• [KUTIPAN TEKS]
Pulang liburan ke Jawa, serasa ada yang kurang jika tidak kusempatkan barang satu dua jam melenggang ke luar kota menggunakan kereta api. Maka, ketika mbak Sana mengajakku bertemu di Malioboro, Yogyakarta, dari Solo kotaku, aku memilih melangkahkan kaki menuju Stasiun Purwosari.
Kereta api selain lebih murah, hanya Rp 9 ribu sekali jalan, juga lebih cepat. Satu jam puas kunikmati deretan sawah diantara pabrik dan perumahan yang makin hari makin menyesakkan di atas sepor Prambanan Ekspres.
Sudah lewat stasiun Delanggu ketika kusadar bahwa aku berada di gerbong khusus wanita! Rupanya aku tidak mengetahui kabar bahwa PT Kereta Api Daop VI Yogyakarta membuat gerbong khusus wanita di Prameks. Lalu kudengar keesokan harinya kutanya tetanggaku mbak Sri, sejak kapan gerbong khusus wanita berlaku.
Ia bilang, "4 September tahun wingi, Nuk." Kata Mbak Sri yang hampir tiap sore mengajak cucunya naik Prameks yang tiba di Purwosari, Balapan lalu stasiun Jebres ini, tanggal itu bertepatan dengan ulang tahun cucunya. Oh, pantaslah dia ingat.

• [Data anotasi kotak]
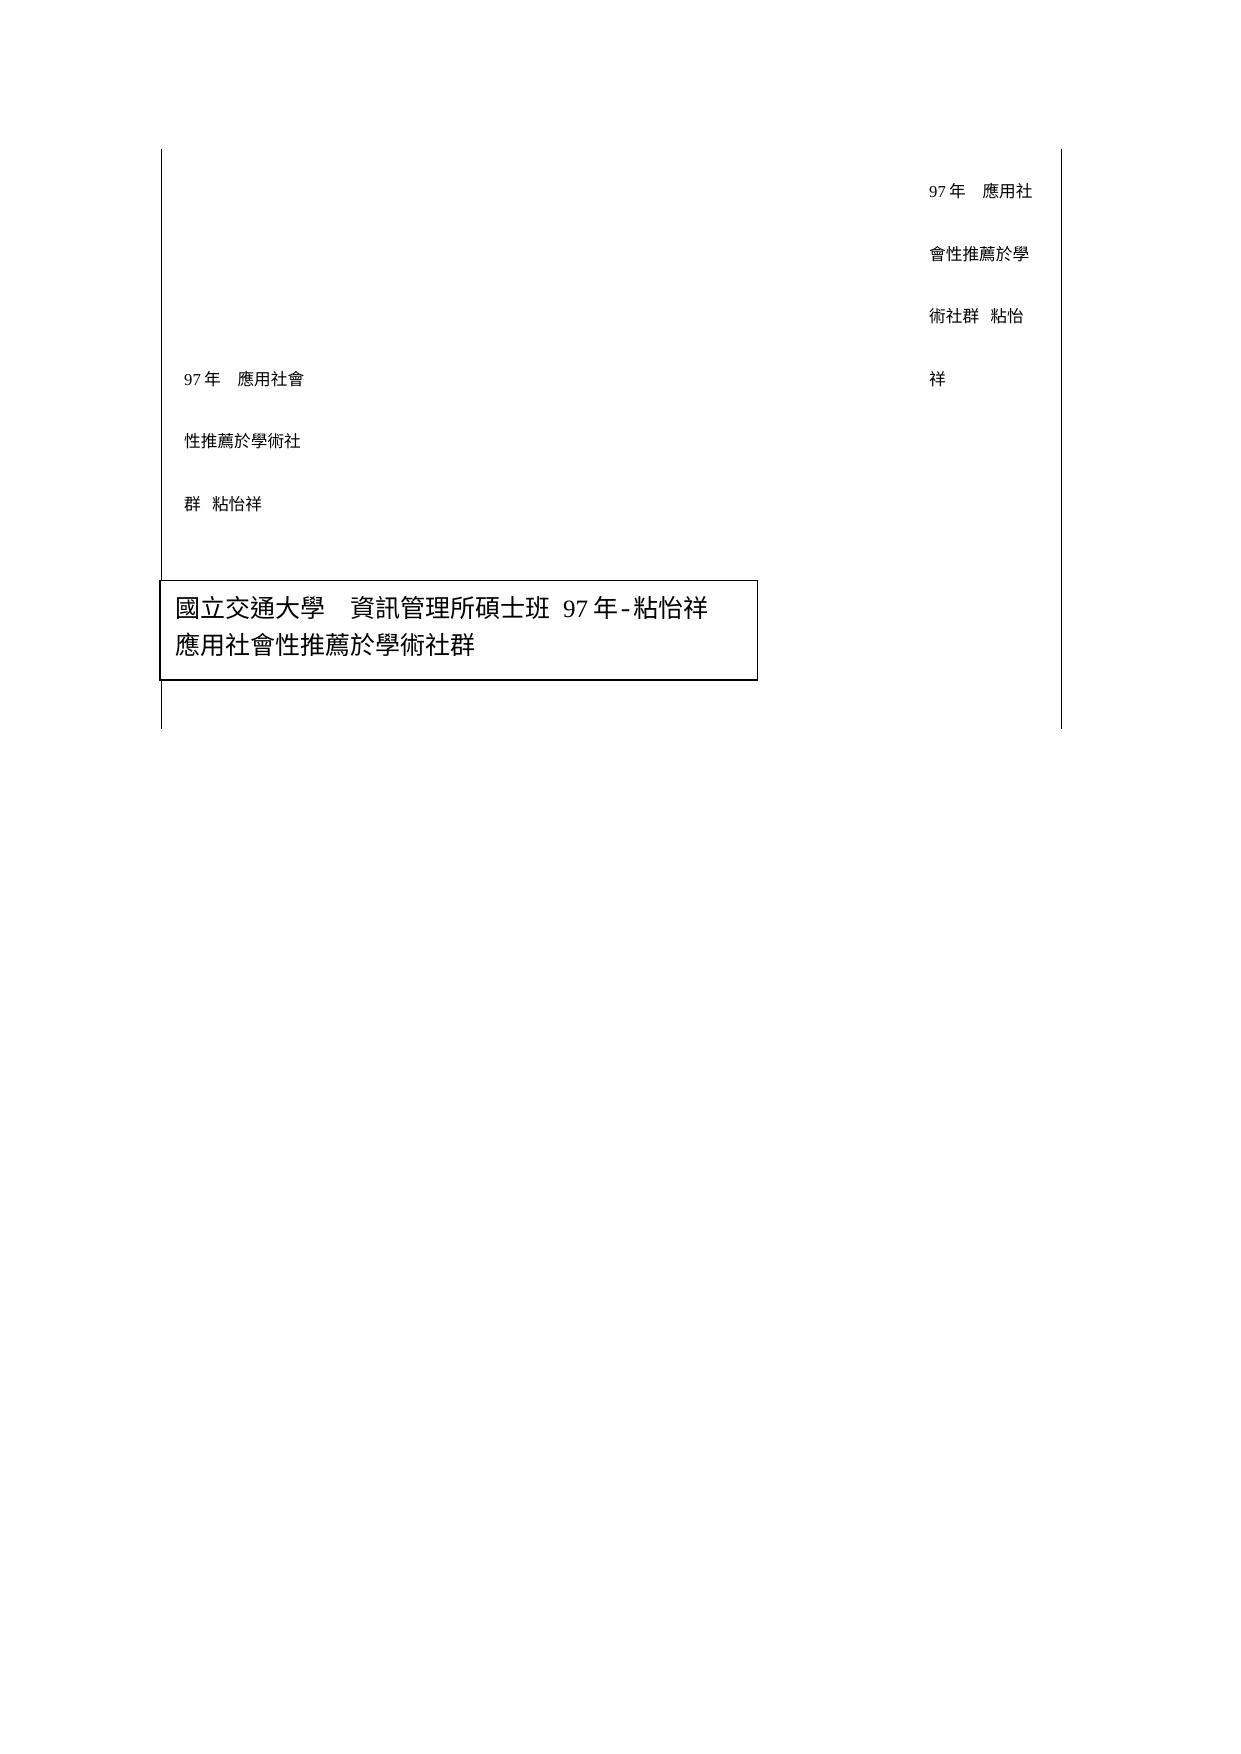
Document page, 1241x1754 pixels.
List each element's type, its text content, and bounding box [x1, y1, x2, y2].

table_header [336, 149, 906, 729]
table_header 97年 應用社會性推薦於學術社群 粘怡祥 [161, 581, 757, 679]
table_header [162, 681, 336, 729]
table_header 97年 應用社會性推薦於學術社群 粘怡祥 [906, 149, 1061, 729]
table_header 97年 應用社會性推薦於學術社群 粘怡祥 [162, 149, 336, 580]
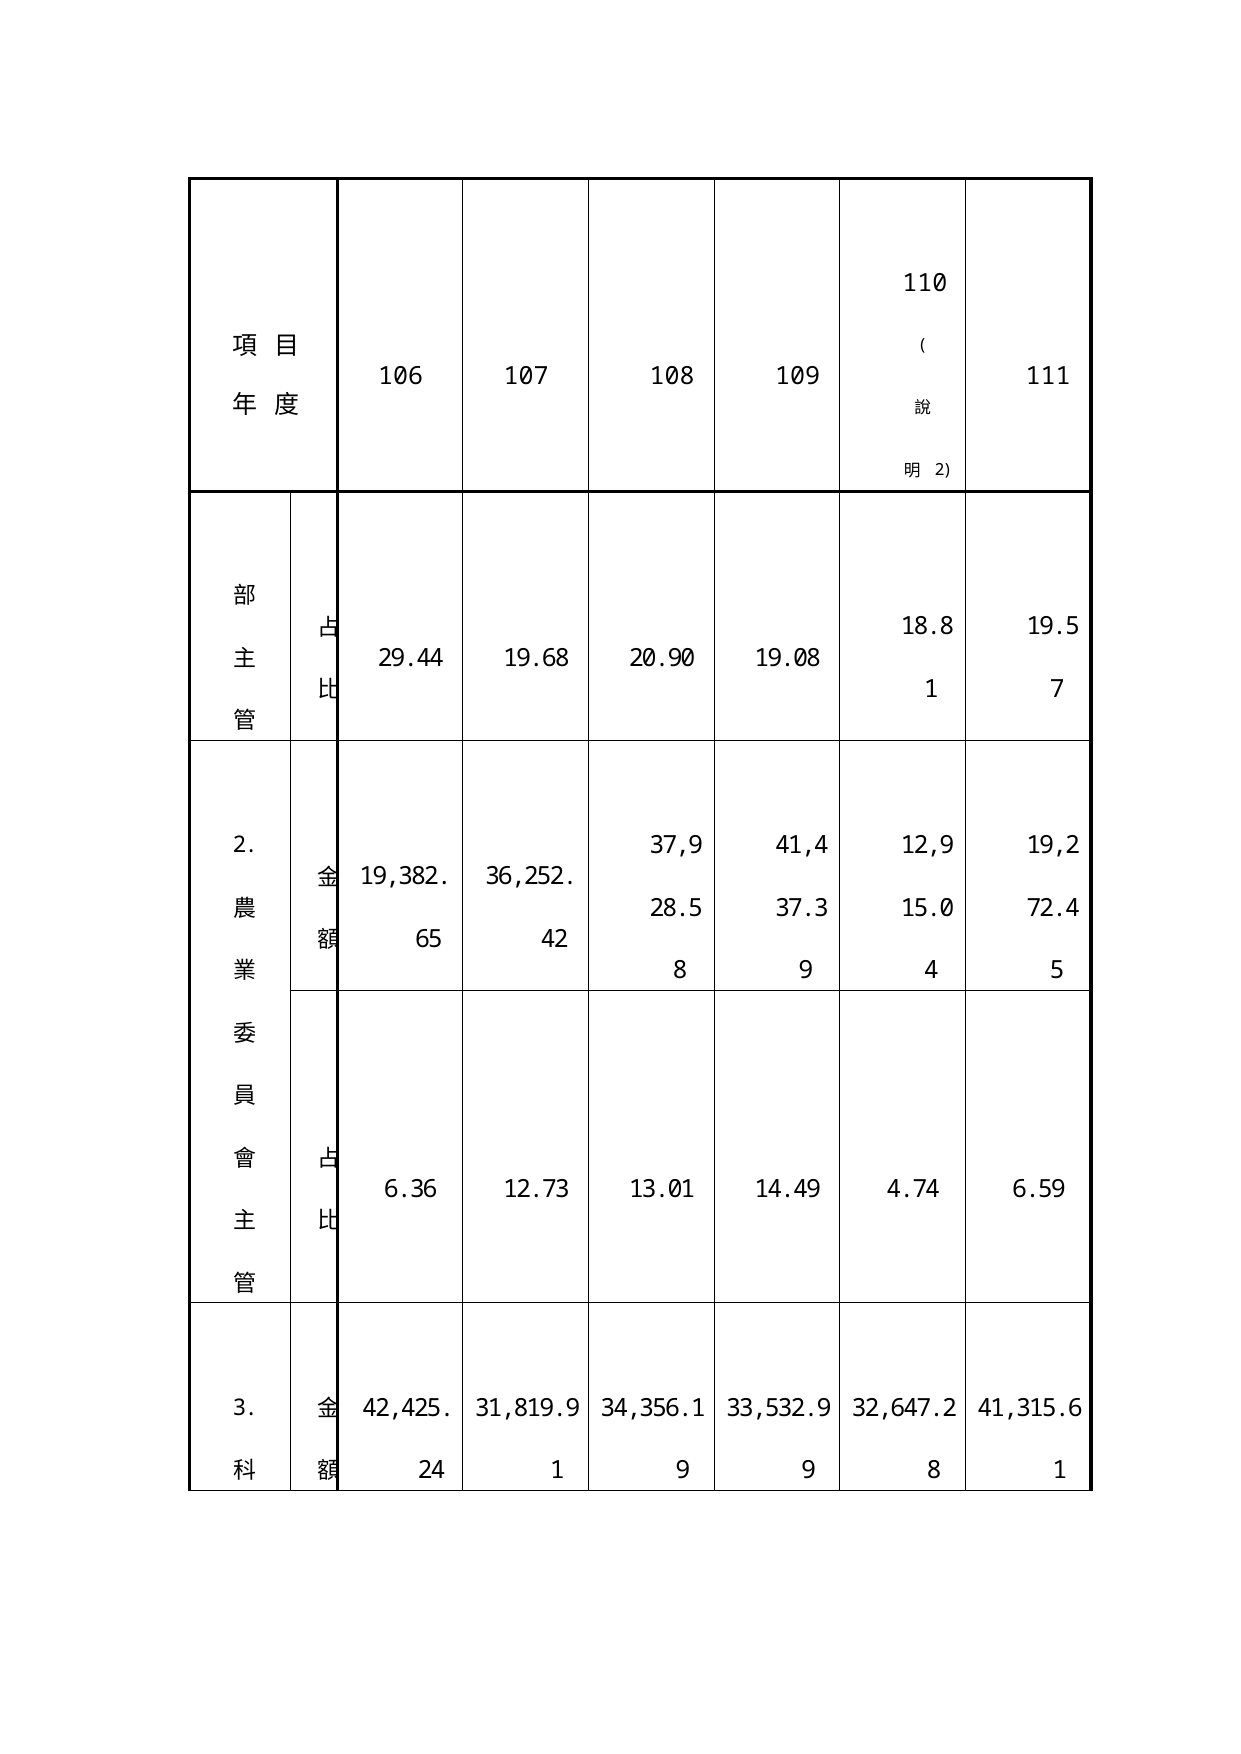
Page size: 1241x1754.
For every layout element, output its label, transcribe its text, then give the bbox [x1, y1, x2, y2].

table_header 111 [966, 180, 1089, 490]
table_cell 41,437.39 [715, 741, 839, 990]
table_cell 34,356.19 [589, 1303, 714, 1490]
table_cell 金額 [291, 1303, 336, 1490]
table_cell 42,425.24 [339, 1303, 462, 1490]
table_cell 41,315.61 [966, 1303, 1089, 1490]
table_cell 19.08 [715, 493, 839, 740]
table_cell 6.59 [966, 991, 1089, 1302]
table_cell 2.農業委員會主管 [191, 741, 290, 1302]
table_cell 32,647.28 [840, 1303, 965, 1490]
table_cell 36,252.42 [463, 741, 588, 990]
table_cell 20.90 [589, 493, 714, 740]
table_header 107 [463, 180, 588, 490]
table_header 108 [589, 180, 714, 490]
table_cell 12.73 [463, 991, 588, 1302]
table_cell 29.44 [339, 493, 462, 740]
table_header 109 [715, 180, 839, 490]
table_cell 3.科 [191, 1303, 290, 1490]
table_header 110(說明2) [840, 180, 965, 490]
table_header 106 [339, 180, 462, 490]
table_cell 19.57 [966, 493, 1089, 740]
table_cell 部主管 [191, 493, 290, 740]
table_cell 金額 [291, 741, 336, 990]
table_cell 4.74 [840, 991, 965, 1302]
table_cell 13.01 [589, 991, 714, 1302]
table_cell 6.36 [339, 991, 462, 1302]
table_cell 18.81 [840, 493, 965, 740]
table_cell 19,272.45 [966, 741, 1089, 990]
table_cell 占比 [291, 991, 336, 1302]
table_cell 33,532.99 [715, 1303, 839, 1490]
table_cell 19,382.65 [339, 741, 462, 990]
table_cell 占比 [291, 493, 336, 740]
table_cell 12,915.04 [840, 741, 965, 990]
table_header 項目 年度 [191, 180, 336, 490]
table_cell 14.49 [715, 991, 839, 1302]
table_cell 31,819.91 [463, 1303, 588, 1490]
table_cell 37,928.58 [589, 741, 714, 990]
table_cell 19.68 [463, 493, 588, 740]
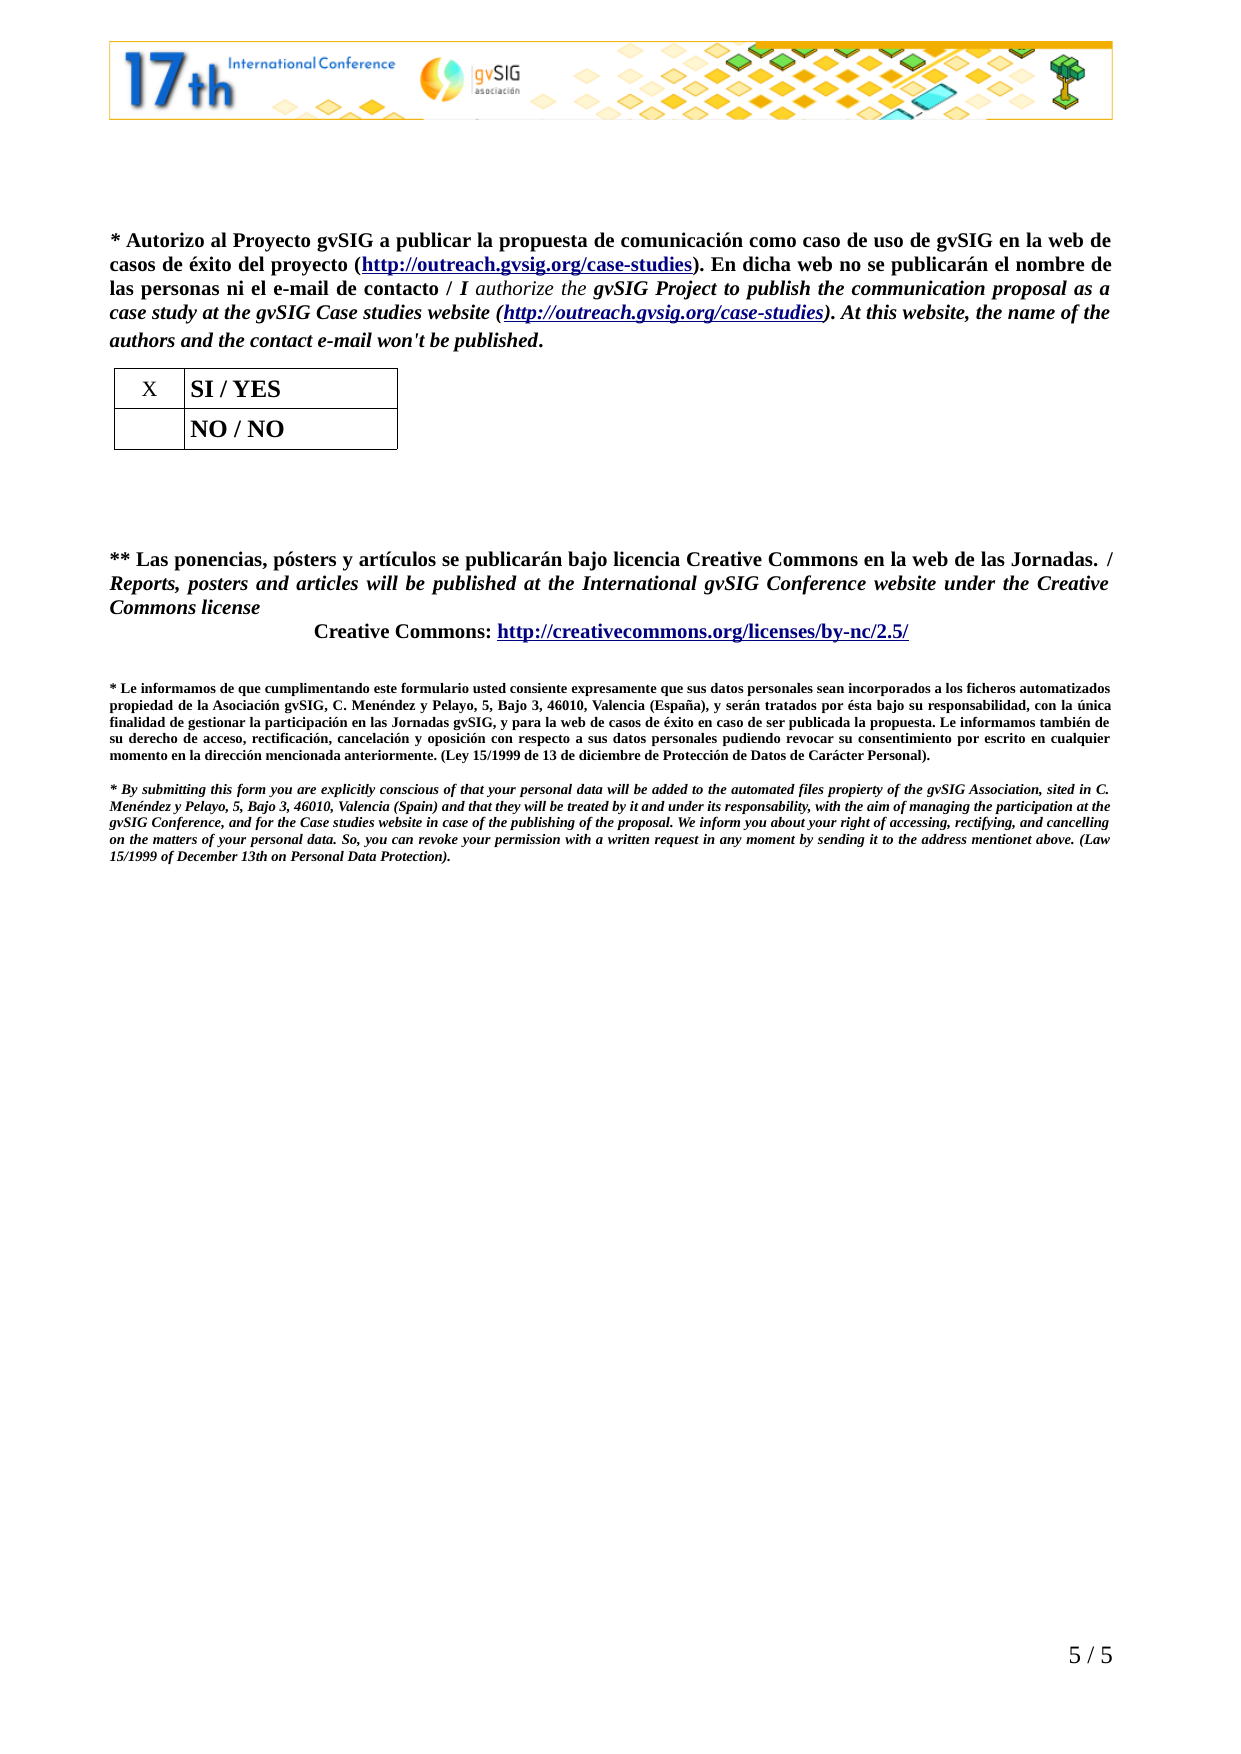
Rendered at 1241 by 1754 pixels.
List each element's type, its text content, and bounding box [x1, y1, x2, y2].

• [SOAL LATIHAN]
1 - Jawablah pertanyaan berikut berdasarkan kutipan tentang perjalanan naik Prameks dari Solo ke Yogyakarta.
(a) Berapa harga tiket kereta sekali jalan?
(b) Stasiun mana yang sudah dilewati ketika pencerita sadar berada di gerbong khusus wanita?
(c) Menurut Mbak Sri, sejak tanggal berapa gerbong khusus wanita berlaku?
2 - Lanjutkan kutipan tentang perjalanan naik Prameks dari Solo ke Yogyakarta setelah kalimat terakhirnya.

• [HASIL PER TUGAS]
1 -
(a) Rp 9 ribu.
(b) Stasiun Delanggu.
(c) Sejak 4 September tahun lalu ("tahun wingi").

2 -
Sayangnya, gerbong khusus yang menurut Kepala Daop VI Yogyakarta, Noor Hamidi S itu untuk menghargai wanita, tidak digubris penumpang laki-laki. Di depan saya persis dua pasang manusia, yang kuyakin mereka mahasiswa di Yogyakarta, menghadap ke gambar peringatan tersebut. Pasangan yang sepertinya sedang dimabuk cinta itu tak peduli tengah di tempat 'yang salah'. Sedangkan arah belakang, beberapa lelaki juga menghadap tulisan serupa tapi tetap cuek-cuek saja.
Anehnya, petugas yang berkali-kali melintas juga tak ambil pusing. Ia hanya mengatakan, "Egh, yo nek gelem melu peraturan apik mbak. Nek ragelem piye meneh.... Sing numpak ki yo jane ketok'e wong pendidikan mbak, kuliahan, neng yo do ramanut aturan (Kalau mau mengikuti peraturan ya bagus, tapi kalau nggak mau ya mau bagaimana. Yang naik sepertinya juga orang-orang berpendidikan, anak kuliahan. Tapi ya nggak mau mengikuti peraturan).
Bisa jadi iya, anak-anak negeriku mungkin sudah bosan dengan aturan....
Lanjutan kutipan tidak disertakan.